Text block —
□ □ □ □ □ □ □

George Ison staked an 80 acre claim there in 1866 and he and his son Silas moved in permanently in 1901 as the Wichita Mountains Forest Reserve was being established. Silas had married Dove Murray, sister of the Oklahoma Governor “Alfalfa” Bill Murray. The Isons fought the U.S. government to remain on the 80 acre plot and George died in the 1930s. Silas continued to work the area and in the 1940s was finally awarded “squatter’s rights” for the remainder of his life, which worked out to about 30 years since he died in 1972. He and his father established four mines: the Atlas, Old Maid, Mennonite, and Half Moon. They sunk 13 shafts on their property and built a stone walkway up a stream from a stone cabin to a hand-built rock dam. My goal was to locate the remains.

My search for Ison’s Folly

Edward Charles Ellenbrook’s book mentioned a faint trail off the Indiahoma Road near the southwest edge of the refuge. I first tried bushwhacking close to the boundary, but in traipsing about for almost 1.5 miles all I found were buffalo and erosion. Figuring I’d missed the spot, I drove on eastward and parked, backtracking and pacing off the distance from the Job Corps center. There were many animal trails, so I just followed one and rambled all over the wooded area streams searching for any signs of the Isons.

A ha! Found the walkway…

Just when I was about to give up, I stumbled across a section of pipe and a drain trap. Perhaps this was from the stone cabin? I headed northwest up a stream and finally came across the granite terraced walkway. It was quite overgrown in spots with multiple treefalls. I struggled upstream and finally saw the rock dam and tiny adjacent zircon mine. What Ellenbrook’s book said was a 20 minute walk had turned into a multi-hour search.

Ison’s Dam

I clambered up for a better view of the dam and behind it found no water, as the stream flowed under the silt and out from its base. Climbing higher up the defile I located one obvious large shaft with a tree growing out of it and farther upstream found another cutout. I climbed up its tailings pile for a closer look.

I finally stopped climbing upstream when cedar overgrowth grew too thick and backtracked to the dam. The water trickling into the pool below reminded me of a huge ripple tank. Perhaps I should haul my physics students out here to see some diffraction action.

I sat down for a snack while I enjoyed the view and shot a video:

Ison’s zircon mine

Then I bushwhacked over to the zircon mine, the front of which is now a brick wall. There was only a tiny pool behind it. I returned along the tree-strewn terrace, grateful for the clearer patches. I searched about for a large tree since Ellenbrook said the cabin remains were nearby. A newspaper article said the cabin was bulldozed in 1976.

I found a large tree but no remains thereabouts. Scouring the area I finally found a stone where someone had collected a number of bricks stamped St. Louis. This was as much Ison debris as I would find – I hadn’t waymarked the pipe and drain trap I’d seen earlier and never did relocate them. Around here a big elk zipped by along the edge of the woodland – I only saw his rump so it is just as well the camera wasn’t ready.

Being watched

I was weary of bushwhacking for hours on end and made my way to the road, happily leaving the wooded area to follow animal trails in the grassland. Longhorns eyed me warily as I traipsed back to my car. The calves tried to emulate the adults, but their attention spans were noticeably shorter. One cow eyed me from a downed fence. I don’t think it mowed down that fence, but I wouldn’t argue with it anyway.

□ □ □ □ □ □ □

Given records —

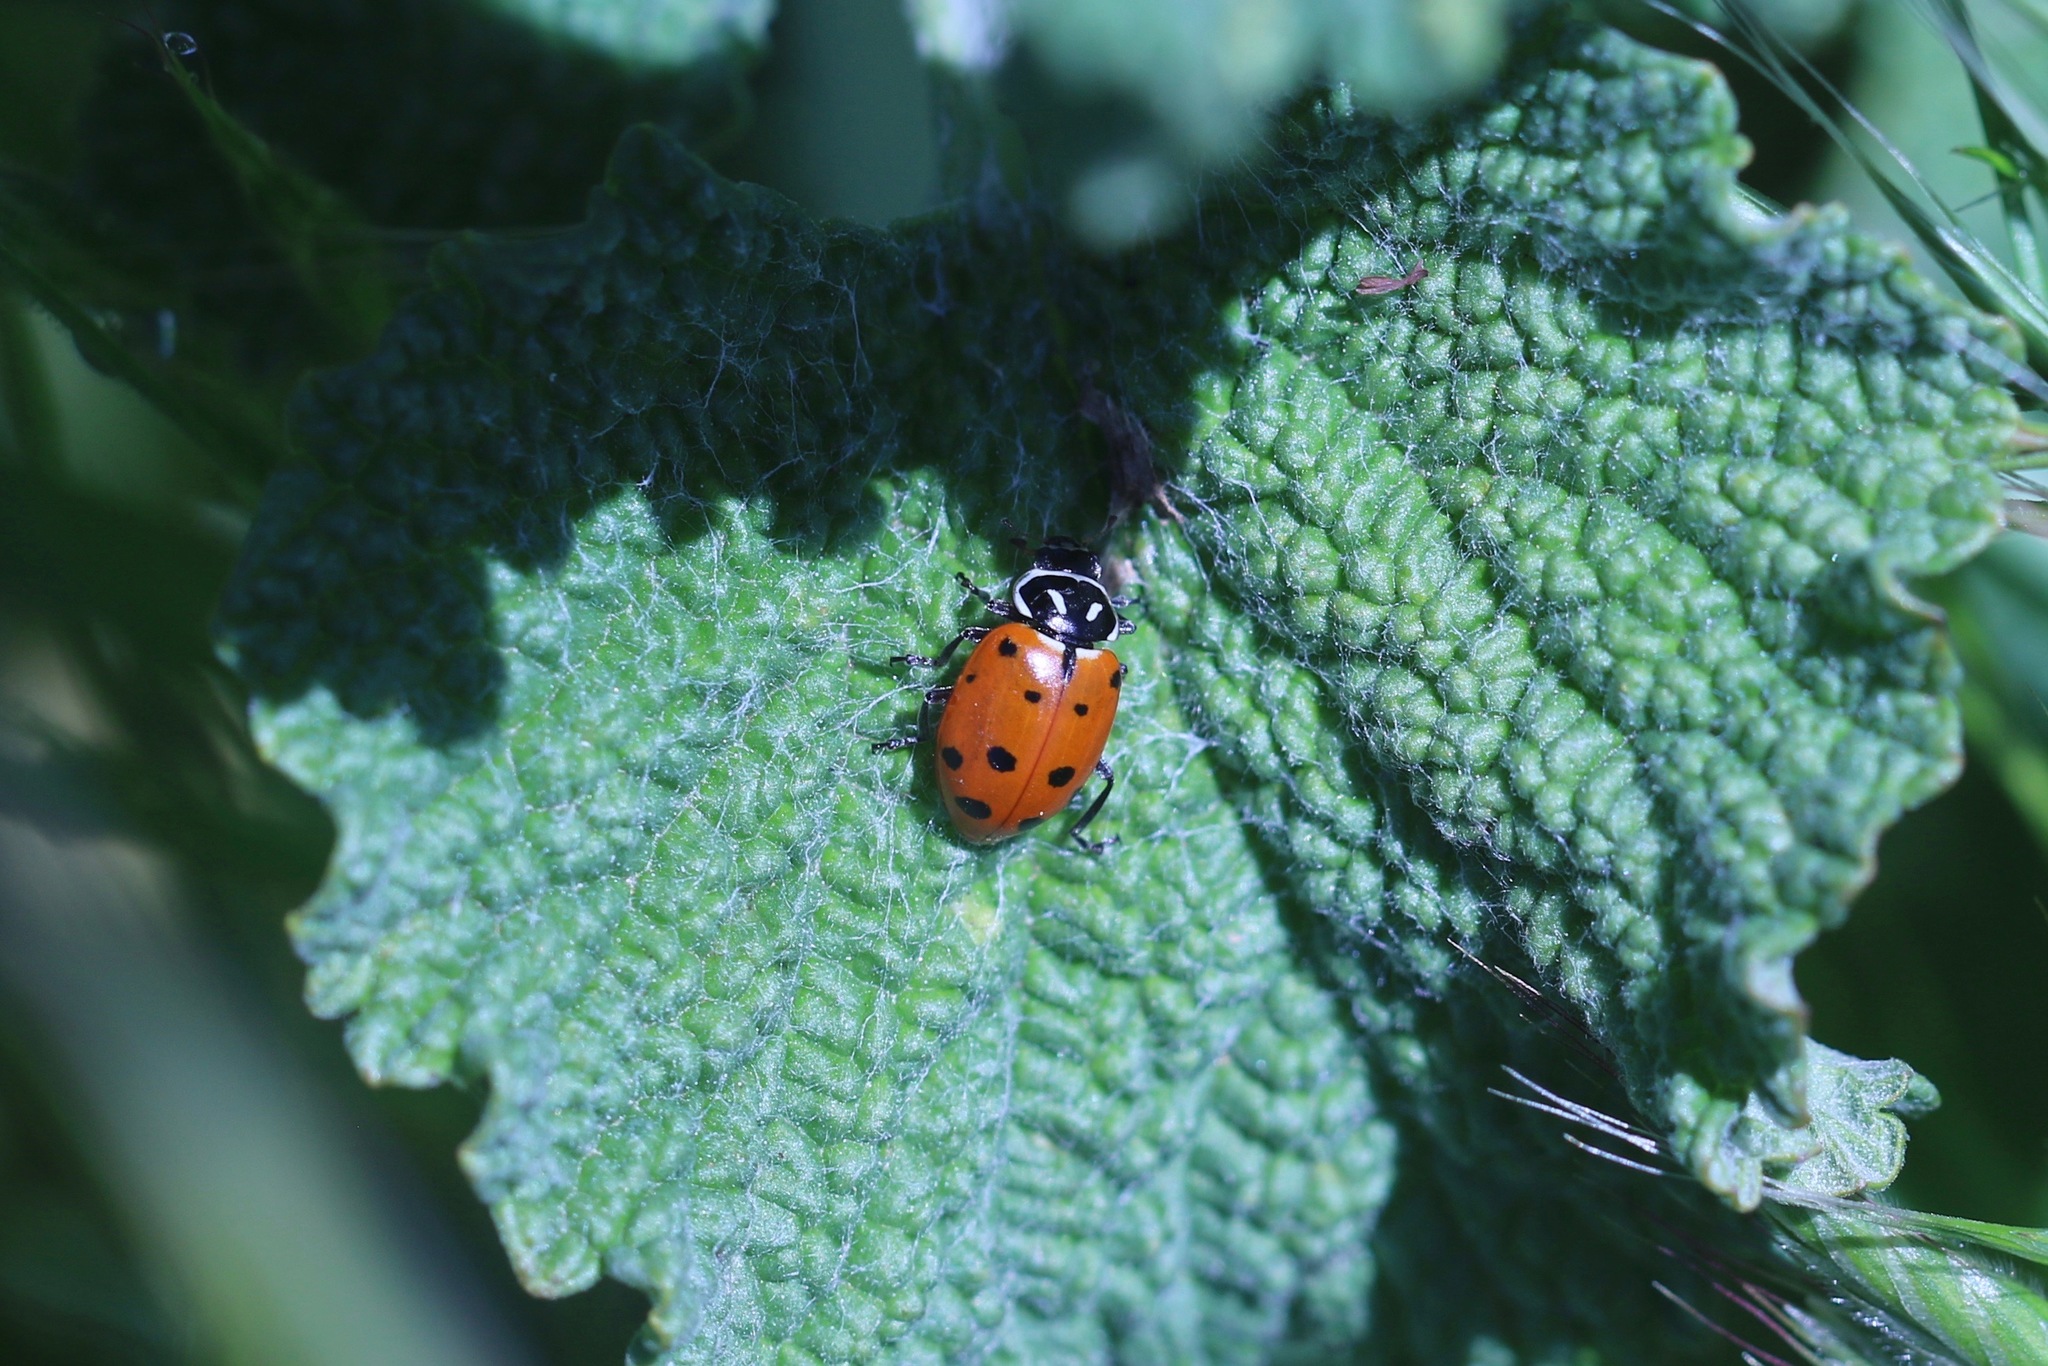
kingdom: Animalia
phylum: Arthropoda
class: Insecta
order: Coleoptera
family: Coccinellidae
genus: Hippodamia
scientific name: Hippodamia convergens
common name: Convergent lady beetle
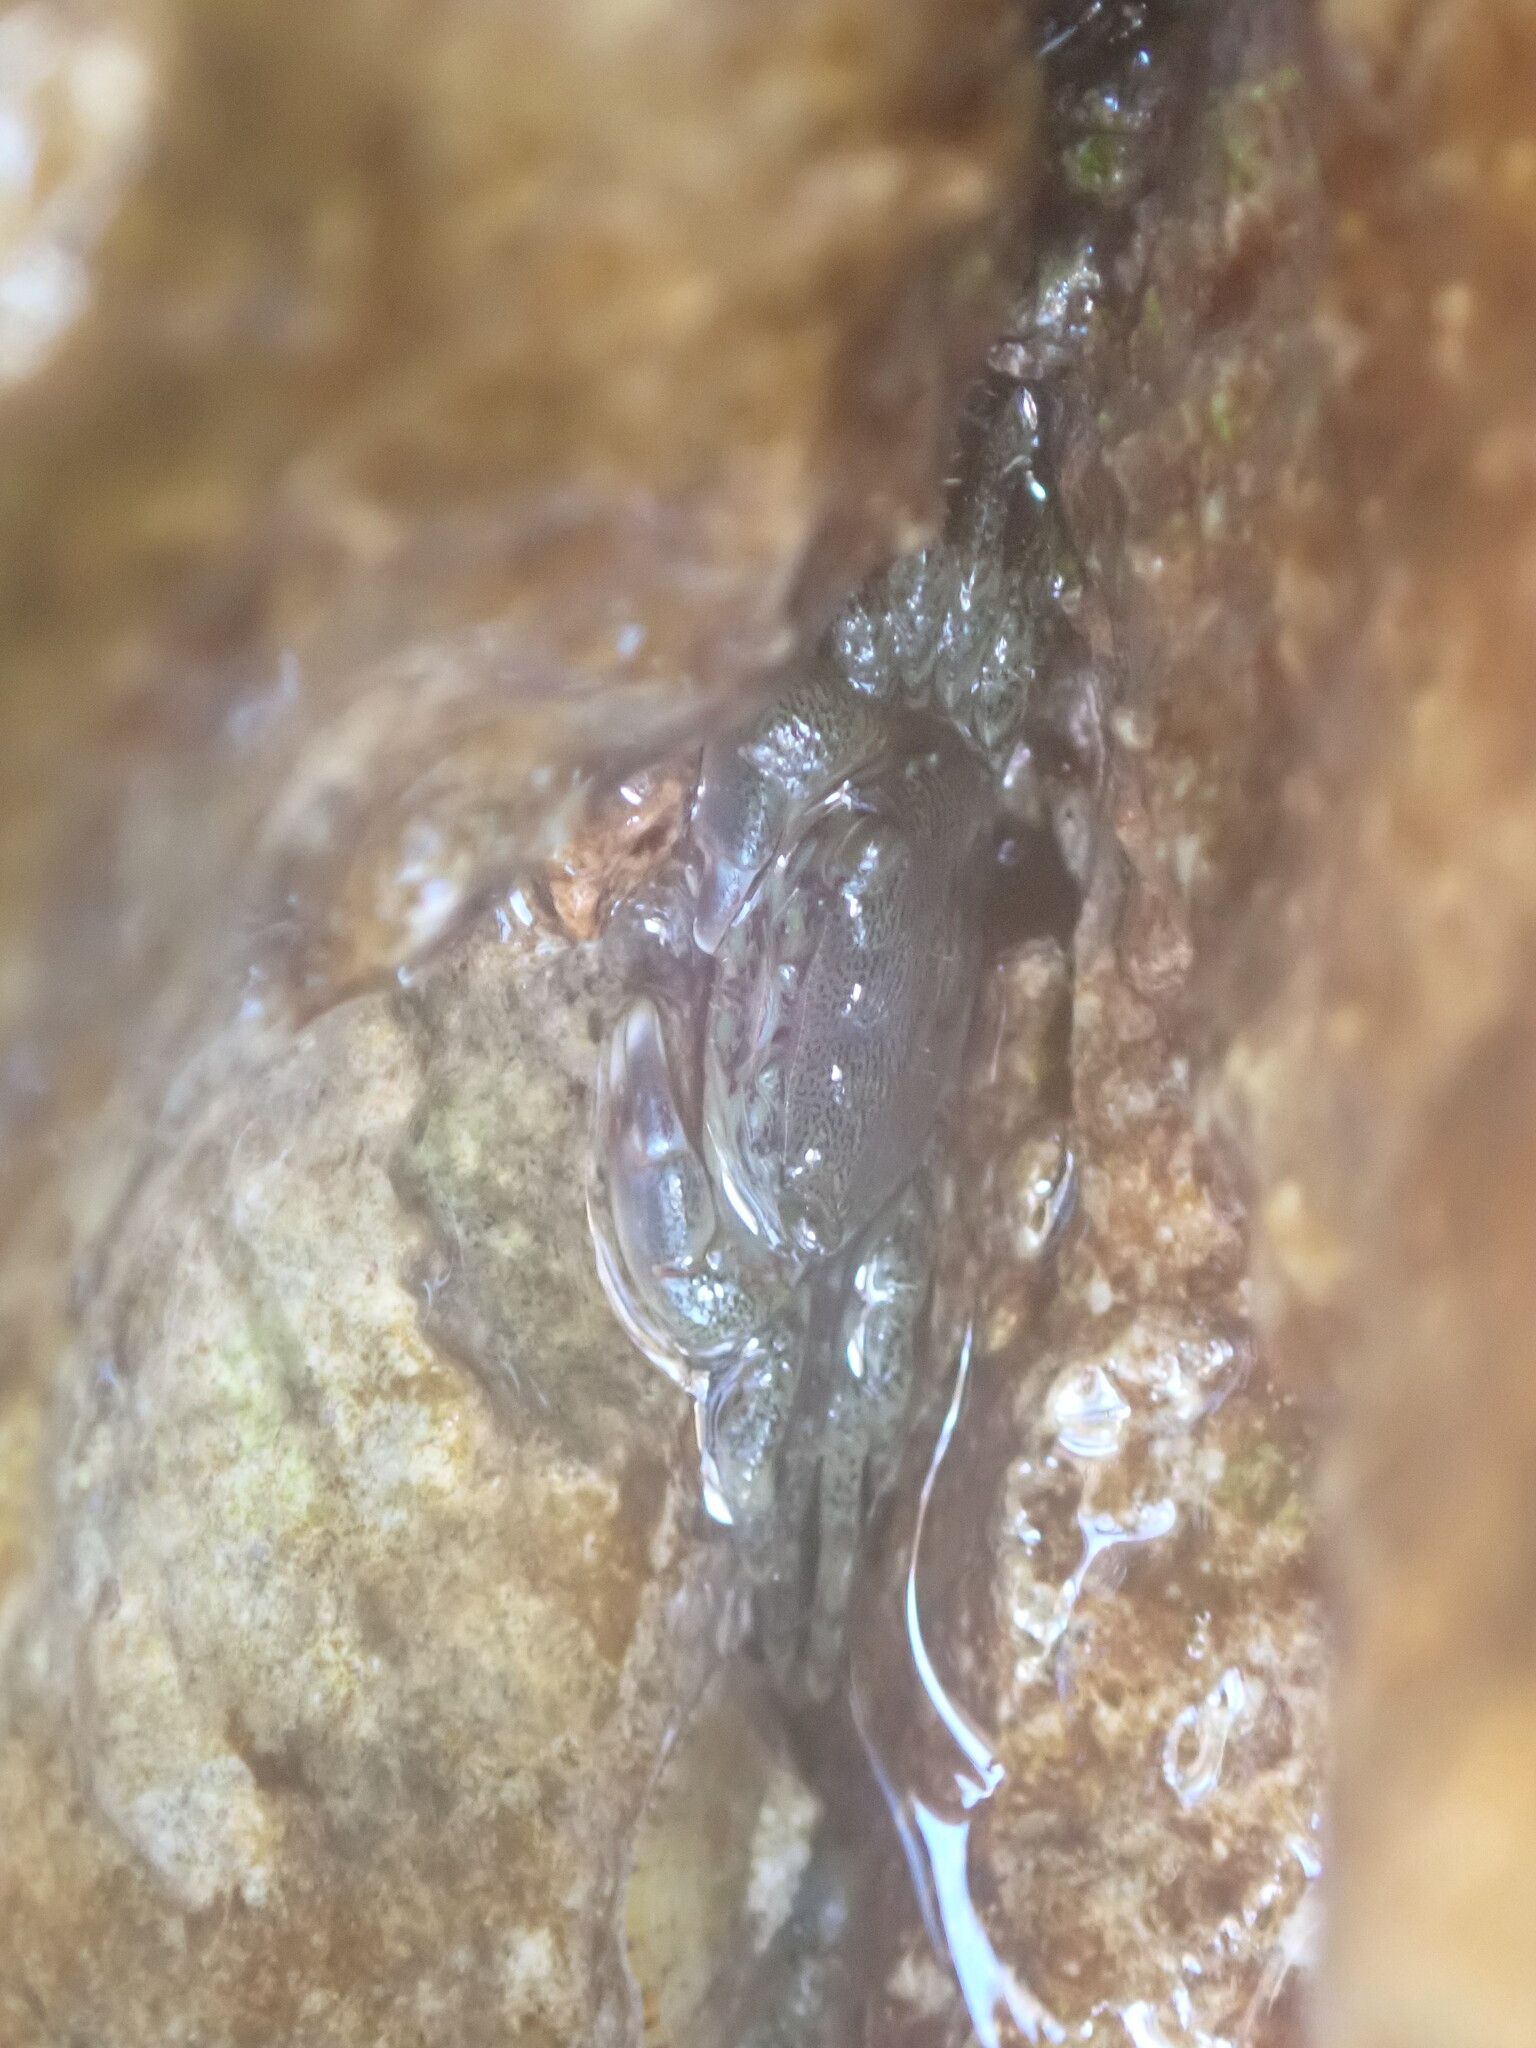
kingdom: Animalia
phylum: Arthropoda
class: Malacostraca
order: Decapoda
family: Grapsidae
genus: Pachygrapsus
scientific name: Pachygrapsus marmoratus
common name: Marbled rock crab
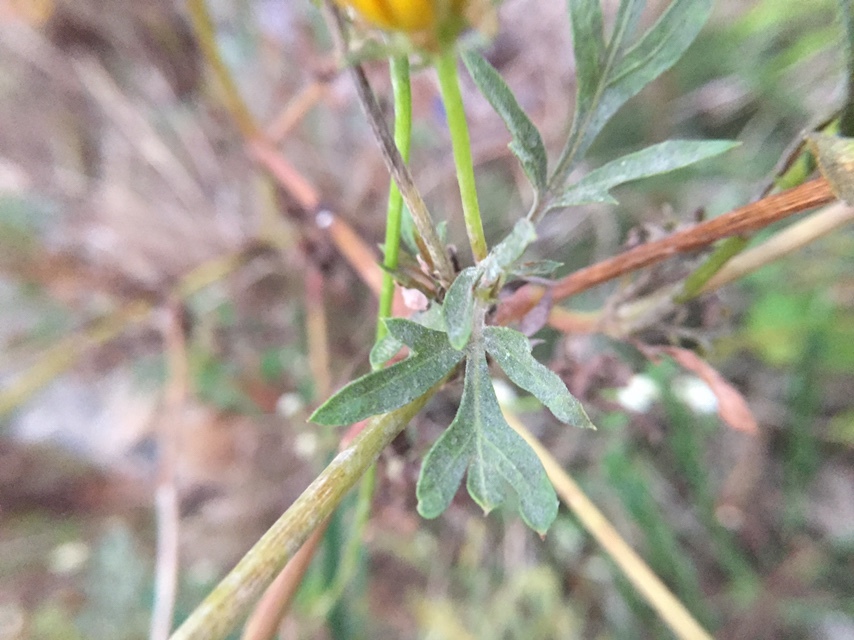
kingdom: Plantae
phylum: Tracheophyta
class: Magnoliopsida
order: Asterales
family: Asteraceae
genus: Cosmos
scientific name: Cosmos sulphureus
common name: Sulphur cosmos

□ □ □ □ □ □ □

What to do —
a: Answer these questions from the Ison's Folly text, one answer per line:
(i) How many shafts did the Isons sink on their property?
(ii) What place name was stamped on the bricks someone had collected on a stone?
(iii) In what year did a newspaper article say the cabin was bulldozed?
b: Reproduce the Ison's Folly text word for word, between "I clambered up" and "some diffraction action.", inclusive.
The lines above have no connection to the Ison's Folly text.

Answers per task —
a:
(i) 13
(ii) St. Louis
(iii) 1976

b:
I clambered up for a better view of the dam and behind it found no water, as the stream flowed under the silt and out from its base. Climbing higher up the defile I located one obvious large shaft with a tree growing out of it and farther upstream found another cutout. I climbed up its tailings pile for a closer look.

I finally stopped climbing upstream when cedar overgrowth grew too thick and backtracked to the dam. The water trickling into the pool below reminded me of a huge ripple tank. Perhaps I should haul my physics students out here to see some diffraction action.